Bradley seized the momentum back from Alexander in the ninth with cleaner jabs and quick combinations to the head. He forced Alexander backward and relied upon greater aggression to take the round. The tenth saw another accidental clash of heads after Bradley took an early lead in the round with wild punches, which landed with infrequency, but stalled any attack from Alexander. As Alexander initiated a clinch, Bradley came in to fire a combination and the two men collided. Alexander complained to the referee and once again turned his back to his opponent, wincing and moaning. The ringside doctor tried to scrutinize the injury of Alexander, but the soon to be former WBC champion could not open his eyes for any substantial inspection. The collision occurred on the left side of Alexander’s face; yet, he complained about the right eye previously cut in round three. The action was halted after it was determined Alexander could no longer continue and the first big fight of 2011 was marred with by an abrupt conclusion.

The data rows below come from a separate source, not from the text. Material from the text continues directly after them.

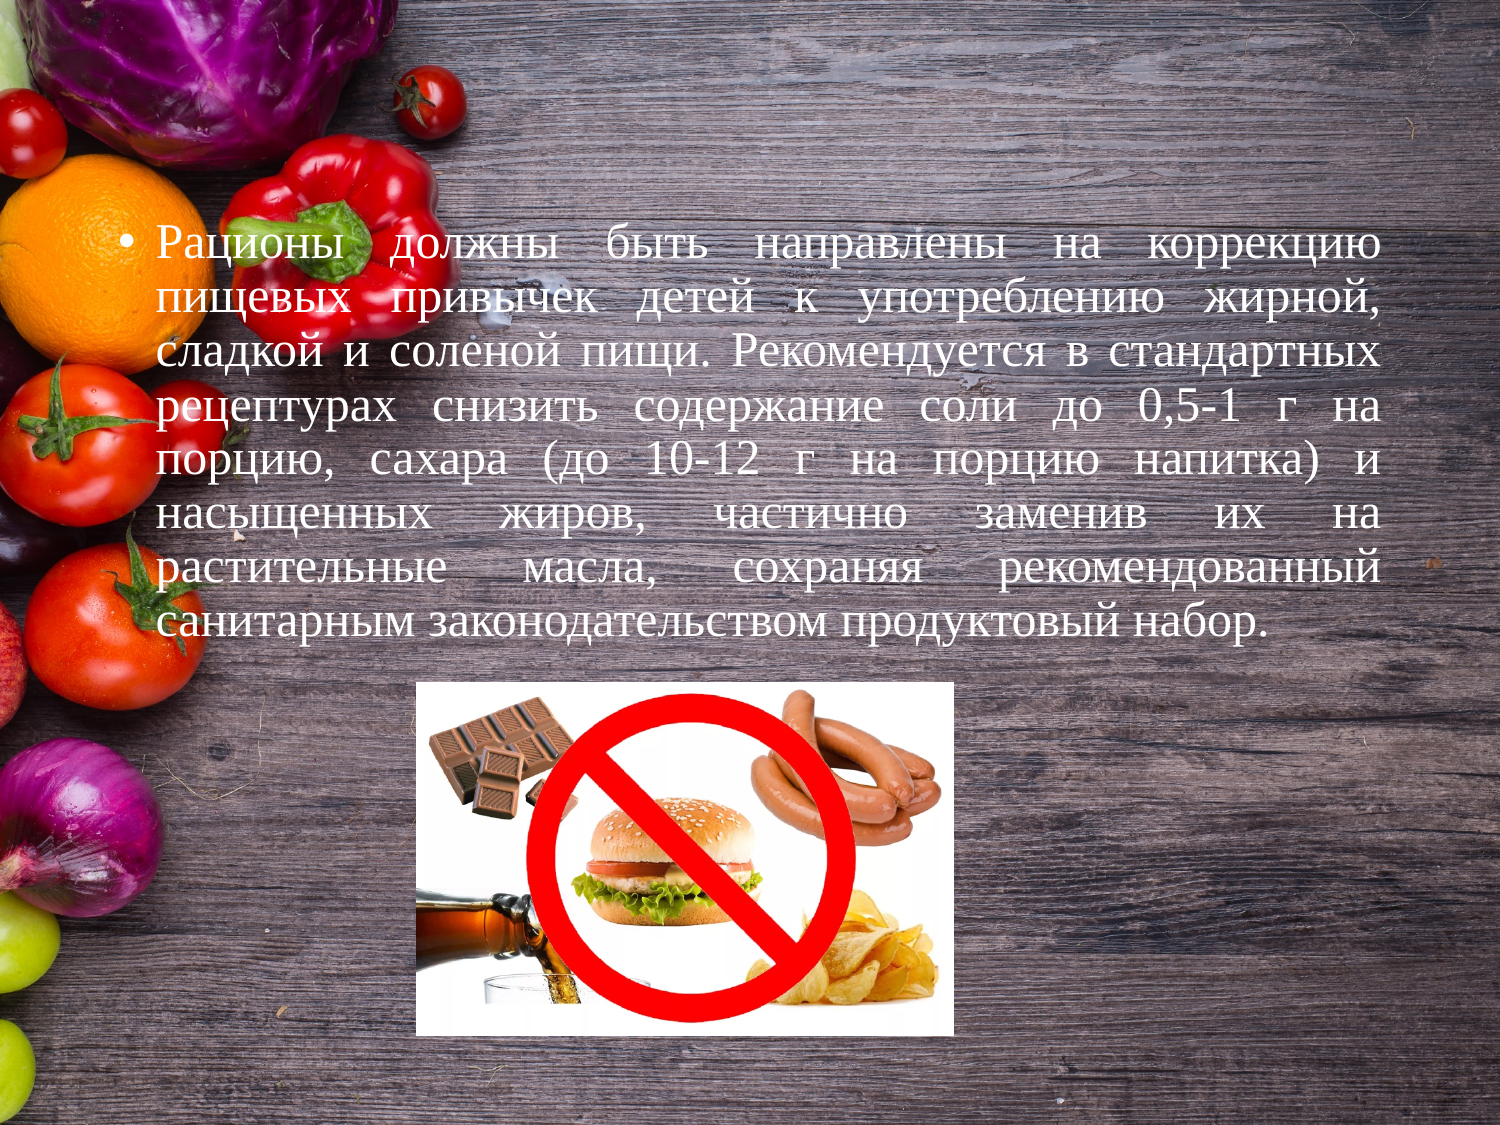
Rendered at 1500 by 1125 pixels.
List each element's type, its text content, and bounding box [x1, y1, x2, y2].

list Рационы должны быть направлены на коррекцию пищевых привычек детей к употреблению жирной, сладкой и соленой пищи. Рекомендуется в стандартных рецептурах снизить содержание соли до 0,5-1 г на порцию, сахара (до 10-12 г на порцию напитка) и насыщенных жиров, частично заменив их на растительные масла, сохраняя рекомендованный санитарным законодательством продуктовый набор. [103, 208, 1397, 877]
picture [0, 0, 1500, 1125]
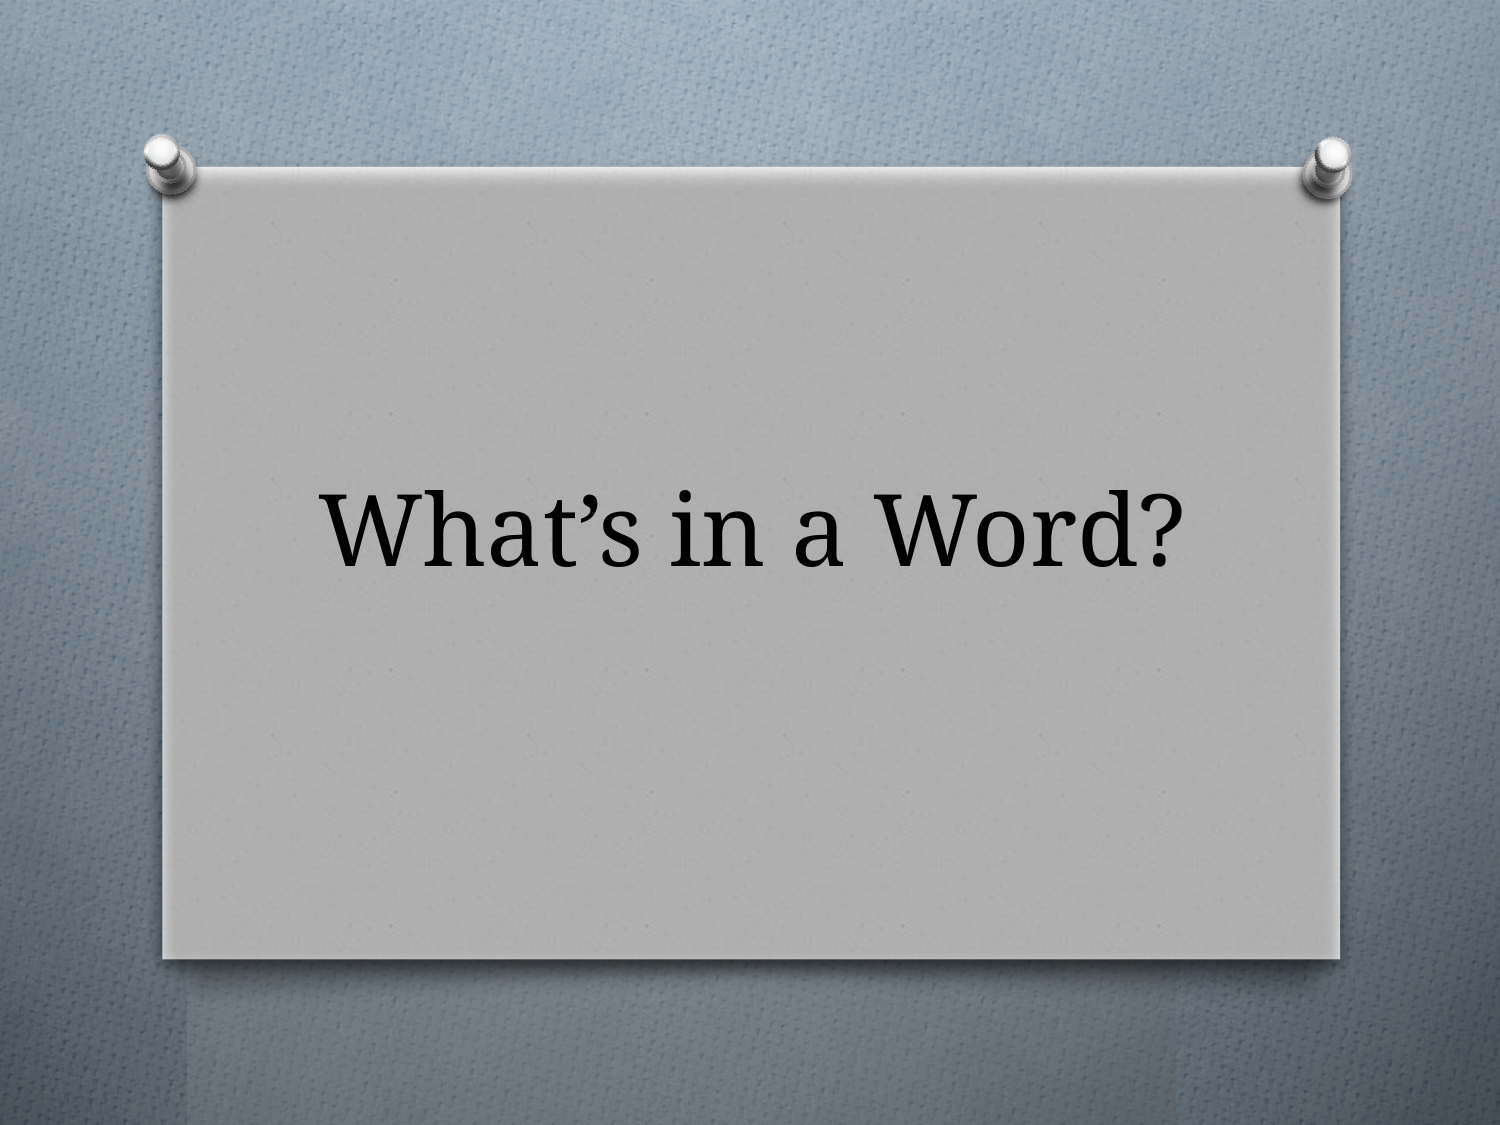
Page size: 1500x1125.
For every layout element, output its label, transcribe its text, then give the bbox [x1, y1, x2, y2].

picture [1274, 109, 1396, 230]
picture [112, 100, 235, 224]
title What’s in a Word? [283, 294, 1223, 595]
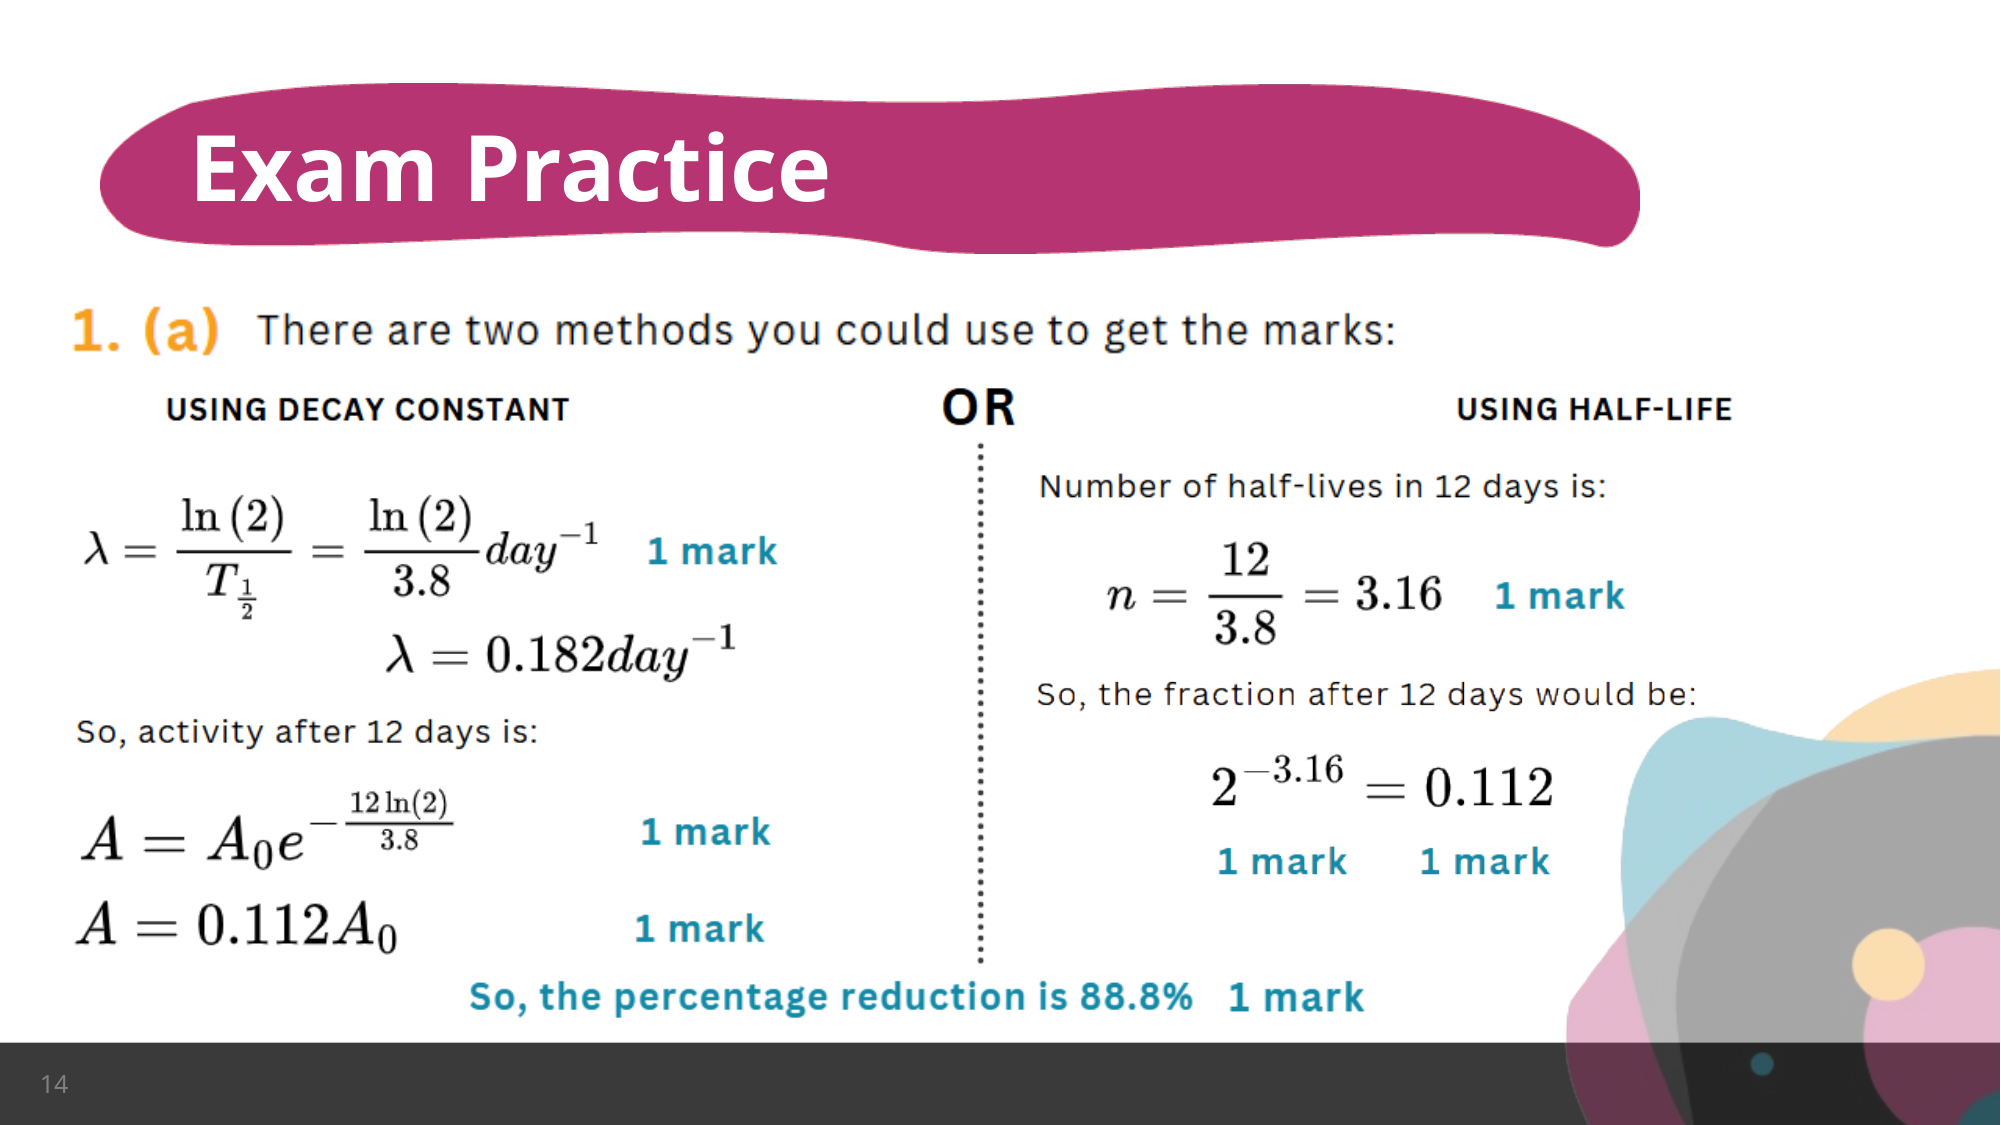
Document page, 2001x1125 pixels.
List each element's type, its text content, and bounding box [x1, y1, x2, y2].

picture [60, 710, 777, 966]
picture [934, 379, 1031, 971]
picture [454, 975, 1382, 1026]
picture [100, 83, 1640, 254]
slide_number 14 [24, 1055, 475, 1116]
picture [1453, 384, 1751, 433]
picture [60, 464, 790, 698]
picture [1030, 463, 1636, 661]
title Exam Practice [174, 100, 1603, 242]
picture [60, 297, 1414, 364]
picture [155, 385, 577, 432]
picture [1028, 671, 1704, 892]
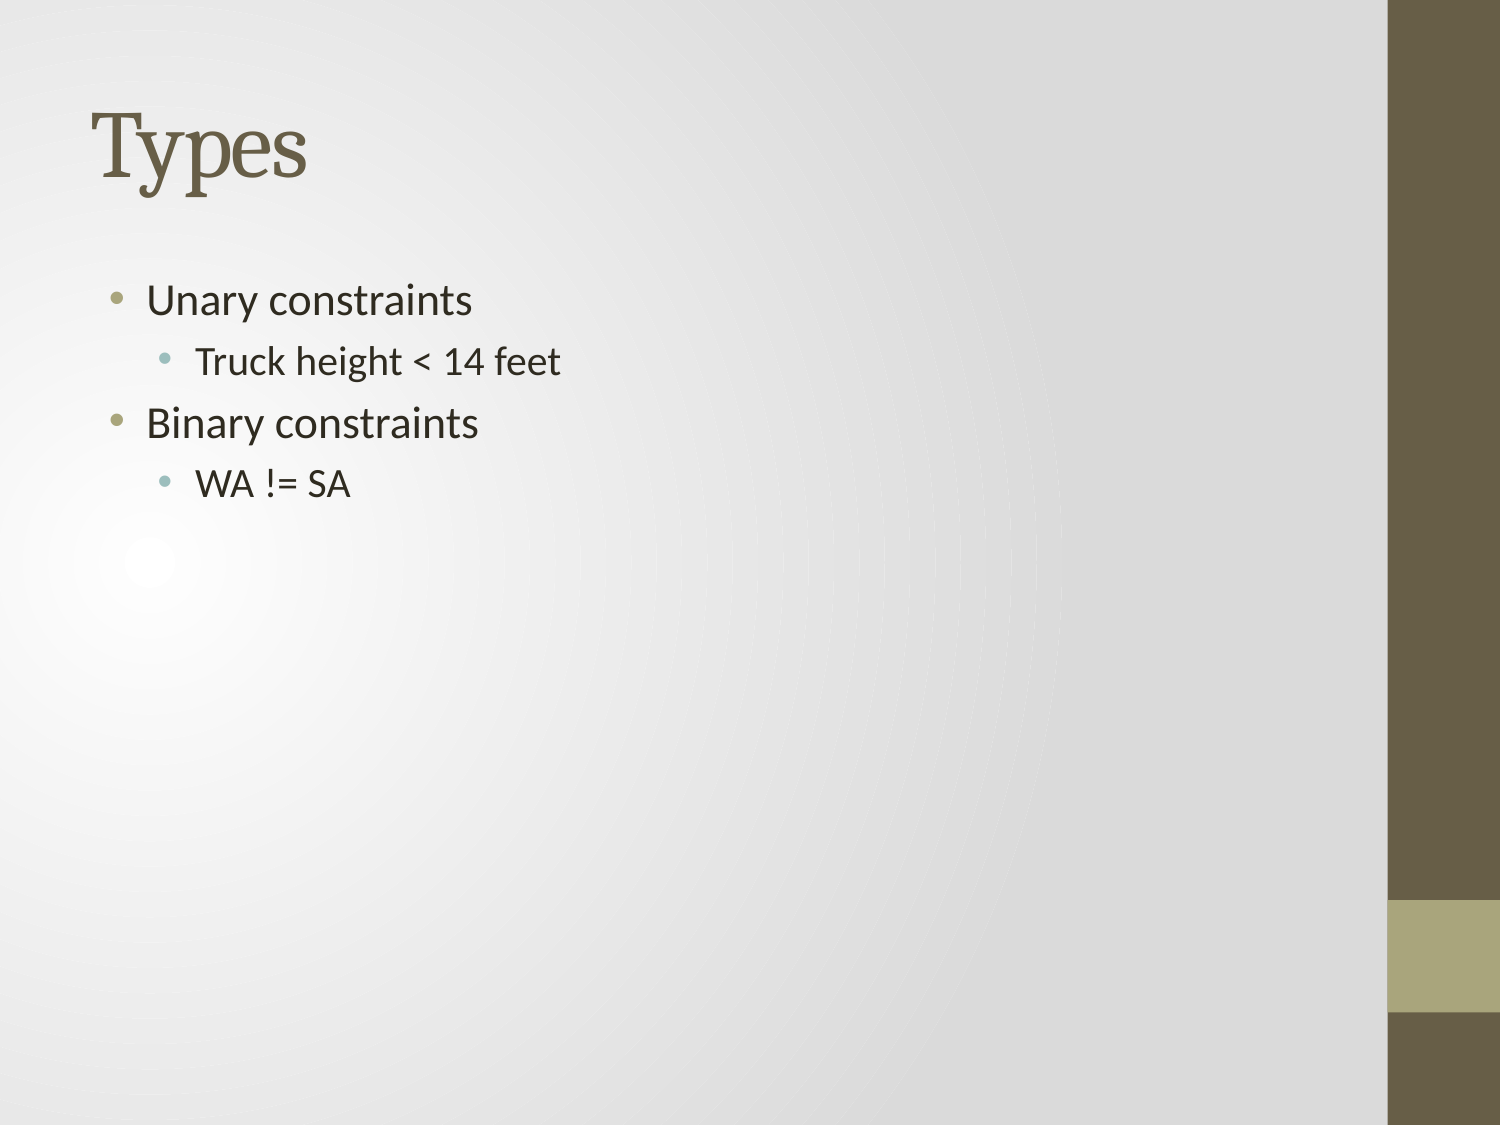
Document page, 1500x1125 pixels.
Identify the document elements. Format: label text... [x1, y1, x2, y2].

title Types [75, 45, 1325, 233]
list Unary constraints Truck height < 14 feet Binary constraints WA != SA [75, 262, 1325, 1050]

After receiving the decision, Bradley praised the now once beaten Alexander’s ability and prognosticated the St. Louis, Missouri native’s return to the championship level in the near future. In a post-fight interview with HBO’s Larry Merchant, Bradley attested Amir Khan and Marcos Rene Maidana were on his immediate radar, but that his ultimate goal was to meet Manny Pacquiao in something more resembling a super fight.


 


Alexander also agreed that Khan and Maidana could fit into his plans, but focused more on a rematch clause mandating a return bout with Bradley.


 


Going into this unification bout, Bradley already held wide recognition as the best 140 pounder in the world. Defeating Alexander comfortably allowed him to retain his number one status and to draw more power at the negotiating table in the future with two of the four major governing bodies’ belts, for however long he will be allowed to keep them. Yet, even in victory, the gap between Bradley and number two Amir Khan seems smaller. Khan-Bradley may be the real super fight at 140 pounds if one is to be had.